For the past year, I’ve been hearing talk about a possible upcoming recession, specifically one that will supposedly happen when many of us will be fresh out of college (around 2022 to 2024). If I’m being completely honest, I didn’t entirely know what this meant or how an upcoming recession would affect me and my peers. So, I decided to delve deeper into the issue.
Essentially, a recession is when the economy starts to shrink rather than grow, meaning it’s declining. There are five factors that could be economic indicators of a recession: real gross domestic product or RGDP (a measure of the total output produced by a nation domestically within a given period of time), employment, income, manufacturing, and retail sales.
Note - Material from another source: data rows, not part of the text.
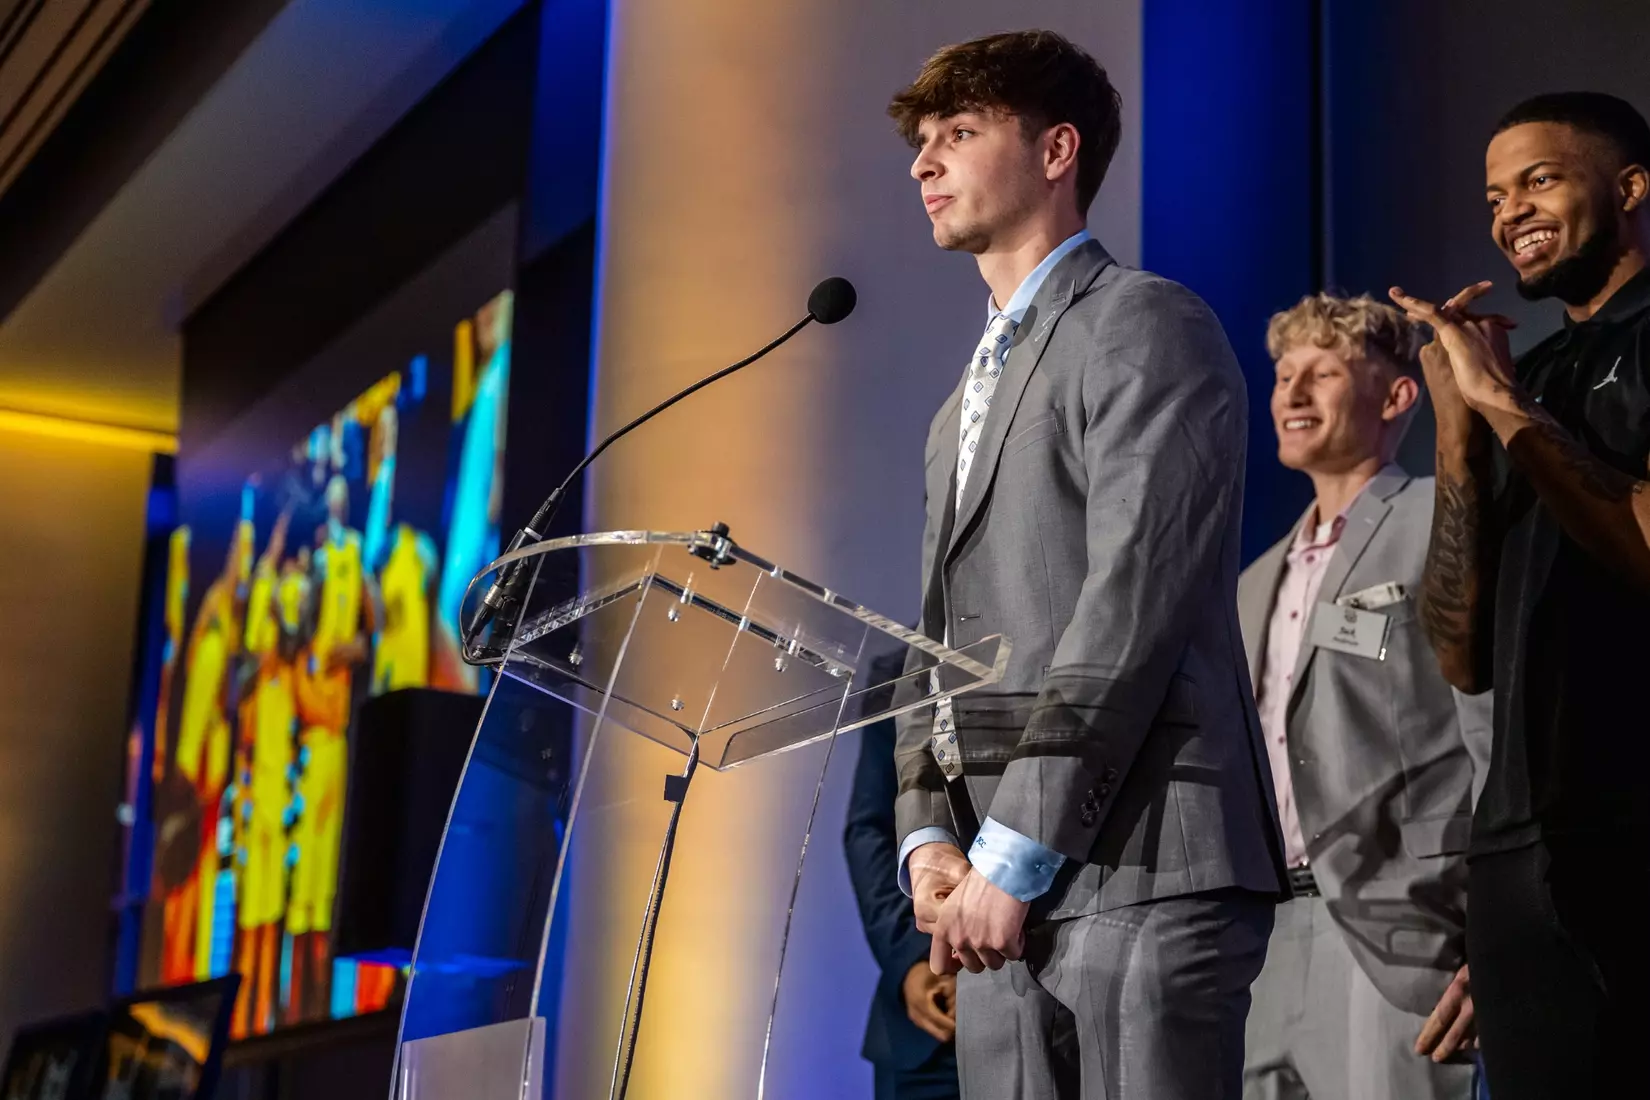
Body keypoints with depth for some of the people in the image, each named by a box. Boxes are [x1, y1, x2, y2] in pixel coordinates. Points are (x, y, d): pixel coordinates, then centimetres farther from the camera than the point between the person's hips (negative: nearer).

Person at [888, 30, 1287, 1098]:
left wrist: (1013, 854, -15)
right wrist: (929, 836, 3)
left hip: (1137, 870, -8)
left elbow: (1132, 606, -13)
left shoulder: (1148, 326, -2)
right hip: (1011, 889, 8)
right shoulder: (966, 402, 25)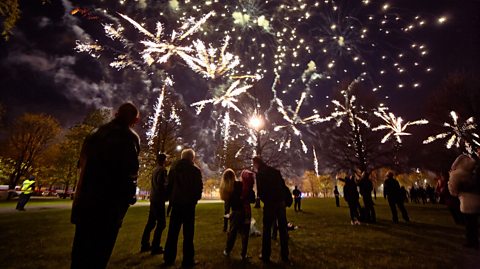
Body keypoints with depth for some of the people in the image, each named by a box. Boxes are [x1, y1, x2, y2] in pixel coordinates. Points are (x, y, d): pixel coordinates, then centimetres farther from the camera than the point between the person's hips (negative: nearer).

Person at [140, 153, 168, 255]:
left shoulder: (155, 169, 13)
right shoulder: (162, 170, -14)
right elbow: (161, 184, -23)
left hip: (153, 198, 9)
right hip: (159, 199, -9)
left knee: (151, 222, 16)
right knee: (161, 223, -2)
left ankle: (145, 245, 24)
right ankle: (155, 247, 2)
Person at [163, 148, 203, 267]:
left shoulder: (174, 167, 4)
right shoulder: (195, 170, -7)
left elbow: (169, 185, 5)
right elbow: (199, 187, -6)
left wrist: (170, 199, 12)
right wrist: (195, 199, 9)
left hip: (176, 202, 4)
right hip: (189, 203, -3)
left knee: (172, 232, 13)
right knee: (188, 233, 4)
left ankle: (169, 258, 20)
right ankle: (188, 260, 9)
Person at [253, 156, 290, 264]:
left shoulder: (259, 174, -7)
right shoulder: (275, 171, 8)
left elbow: (260, 191, -9)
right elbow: (284, 186, 9)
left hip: (269, 204, -5)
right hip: (281, 202, 5)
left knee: (267, 230, 9)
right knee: (283, 229, 14)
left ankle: (266, 256, 16)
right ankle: (285, 256, 23)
If any of these five factors are decreasing, it could mean that a recession is looming. Growth of the economy can still be positive, but its growth declines at a significant rate.
Yes, all of this does sound a little intimidating. But what I really wanted to know was how a recession affects the people in our country as a whole? To start, the primary reason why recessions are so destructive is that many people lose jobs. Since the unemployment rate rises, consumers start making fewer purchases, causing businesses to go bankrupt from insufficient demand. Additionally, people who can’t afford to pay off their mortgages lose their homes. College students are also strongly affected because it becomes increasingly more difficult to find an ample job after college as companies hire fewer workers.
When students graduate in a recession, they essentially start at a lower playing field than those who enter the job market when the economy is growing. Recessions lead the former graduates to land smaller, lower-paying jobs initially. As a result, they typically catch up to their peers by changing jobs very frequently. Those who graduate during this time of economic hardship start out working at smaller firms with smaller wages. That essentially means that if we graduate in a recession, we’ll experience large earnings losses. To make matters worse, employees are affected differently, with those who directly enter the labor market affected the most rather than those with previous work experience.
In a news feature by NewsChannel5, reporters expand on the notion of millennials being held down by accumulating student loans and the job market.
The effects of the critical issue of wage and ability disparities are also called to attention when it comes to unemployment during a recession. In short, it’s easier for those who are wealthier and can afford a good higher education to land jobs than those who aren’t. Companies look to hire graduates with money rather than ones with a lower socioeconomic status.
The effects of a recession are pretty detrimental, but fortunately, the upcoming one is said to have less dire consequences. All we can do now is try to be as best prepared as we can for what’s to come in the future. Through this experience of learning about this, I’m especially thankful that Northeastern has co-op and I’m able to be a little less fearful!